To De Robertis, the face-off—and the subsequent reaction—illustrate an important shift: In 2018, Marianne has become the armed protector of the state, not the people. “By trying to make this image an icon that goes in the direction of the current power, it tries to take over the hundreds of other photos that will forever leave the indelible trace of a conception of Marianne who is against the established order,” she says. “No, they will not blur the appearance of our bodies in the field of politics.”

Throughout history, she says, women have been forced into the dichotomy of “the virgin” and “the whore”—De Robertis references the theorist Laurette Massant in her artistc statement—and she sought to push against that oversimplified framework by seeking out the police officer. “Today, social networks… have already launched a new sexist contest,” she observes. “Who is the real Marianne? The ‘uniformed police officer’ or the ‘anarchist slut’?”

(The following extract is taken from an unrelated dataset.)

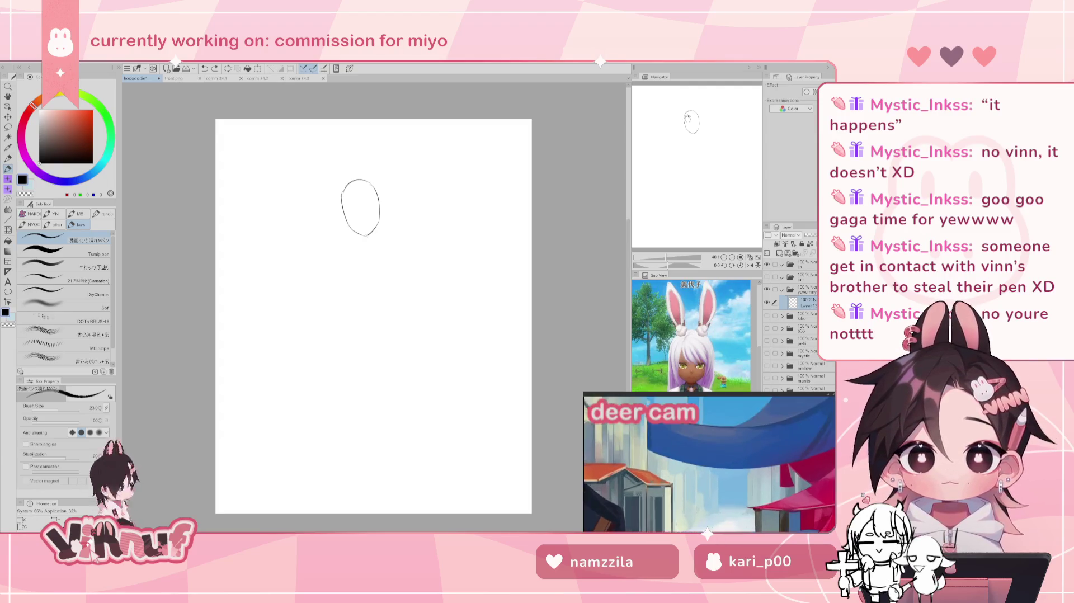
{"action": "left_click_drag", "start_coordinate": [691, 120], "coordinate": [699, 135]}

Across France, tens of thousands of people have mobilized over the past six weekends in a battle that began over a proposed hike in fuel tax but morphed into expressions of wider dissatisfaction about living conditions and the policies of French president Emmanuel Macron.

In recent days, the furor has somewhat calmed down after Marcon made emergency concessions to the protesters. On December 21, the French National Assembly approved tax cuts for low-income workers estimated to cost the state around €15 billion ($17 billion). But it remains unclear what effect the protests will have on the future of French politics.

Meanwhile, anti-establishment movements inspired by the protesters (and their high-visibility yellow vests) have since spread worldwide, with “yellow vest” demonstrators surfacing in Brussels, Germany, Greece, and Portugal as well as countries as far-flung as Taiwan, Canada, and Iraq.